The show began with Prelude: Discipline Is Freedom,
an ensemble dance to the textured jazz of Abdullah Ibrahim
and Max Roach that presents a primer of Fagan’s dance language.
By ones and twos, and then in groups, the 13 dancers displayed
all the elements that make Fagan’s dances so unusual and so
right: the slow pivot on one flat foot, the forward bend into
a table-top and the rippling of the back, one vertebra at
a time, the rubbery, whirling arms, the African-based isolations
of shoulders and hips, and those amazing balances. These dancers
glow, and then they flame.
Sonata
and the Afternoon, set to Brahms, brought Kevin Moore
and Nicolette Depass into a slow recognition of their love.
Two tall figures in period dress, they held hands at arms’
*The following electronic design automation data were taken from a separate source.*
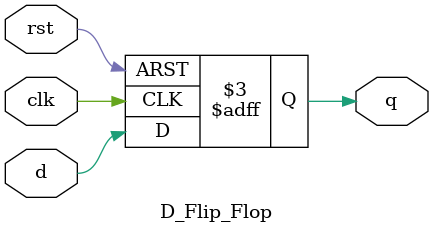
<source format=v>
`timescale 1ns / 1ps


module D_Flip_Flop(
        input clk,   // Ê±ÖÓÐÅºÅ
        input rst,   // ¸´Î»ÐÅºÅ£¬Í¨³£Îª¸ßÓÐÐ§
        input d,     // ÊäÈëÊý¾Ý
        output reg q // Êä³öÊý¾Ý
    );

        // D ÐÍ´¥·¢Æ÷Âß¼­
        always @(posedge clk or negedge rst) begin
            if (!rst) 
                q <= 0;  // ¸´Î»Ê±Êä³öÎª 0
            else
                q <= d;  // ÔÚÊ±ÖÓÉÏÉýÑØÊ±¸üÐÂ q Îª d µÄÖµ
        end


endmodule


</source>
length and swung their bodies out in quiet desperation, turning
faster and faster until the tension split them and they parted.
In giddy contrast, Touring Jubilee 1924 (Professional)
was all vinegar and pepper. Even the costumes were giggly—flower-
printed calico dresses and flirty hats for the women, white
pants and red socks for the men. Five couples, country coquettes
and dandies, met on the dance floor, kicking high and jiggling
their butts to the burnished brass of the Preservation Hall
band. Trucking and jiving, rocking to the banjo, Jubilee
had sass right to the personality-packed curtain calls.
The peak of the evening was DANCECOLLAGEFORROMIE, Fagan’s
homage to the great collagist of Harlem life, Romare Bearden.
To a musical collage of Shostakovich, Villa Lobos and Jelly
Roll Morton, Fagan presented the colors and characters, the
very architecture of Bearden’s urban scenes.
The dancers be gan in black unitards with patches of red or
yellow. After ingenious exits and entrances that made the
ensemble of 13 seem twice that number, they ap peared in high-toned
suits or flowing skirts in shades of red. They moved in clusters
or as individuals, always left to right across the field of
vision, their bodies pasting in the bits of the grand collage.
We got a good look at those rubbery moving arms, the broken-leg
leaps, the neighborhood characters, like Steve Humphrey as
the Conjur Man with a long, green snake, or the man who walked
with two canes as if they were stilts, his legs high off the
ground. The central duet by Norwood Pennewell and Depass was
a tender, fractured portrait of grownup love that weathers
hardship. She leapt onto his back with one leg jutting away
at an impossible, beautiful angle, and he held her there,
then laid her down gently to recline against a pillow where
he joined her in repose.
For the final section of Collage, the dancers brought
in the props, side-stepping behind a sturdy red brick wall
or swooshing in a cut-paper railroad train. Shimmying and
strutting, they flew the wall across the stage and the wall
seemed to carry them with it. Three women stood one behind
another to make a sculptural shape, their arms raying out.
The Snake Man slid by. The Stilt Man plied his canes. Everyone
froze in three clusters to create the final tableau—a neighborhood
and a world.
The crowd-pleasing closer was Translation Transition
to music by the Jazz Jamaica All Stars, a brass band with
hot drums and a steady reggae beat overlaid with 1940s jazz.
True to Fagan’s aesthetic of contrast, dancers would move
in slow motion while the music raced, or trade off their time-defying
balances with one-foot spins and jerky kicks. Sure and controlled,
they made every sharp line count.
Translation
was smooth, never frantic, loose, but controlled, with the
beat deep down in it. It finished with an easy strut that
crowded the stage with leg-thrusting, shoulder-swiveling groups,
so joyous that the crowd clapped the beat while the dancers
did it all over again as a rousing curtain call.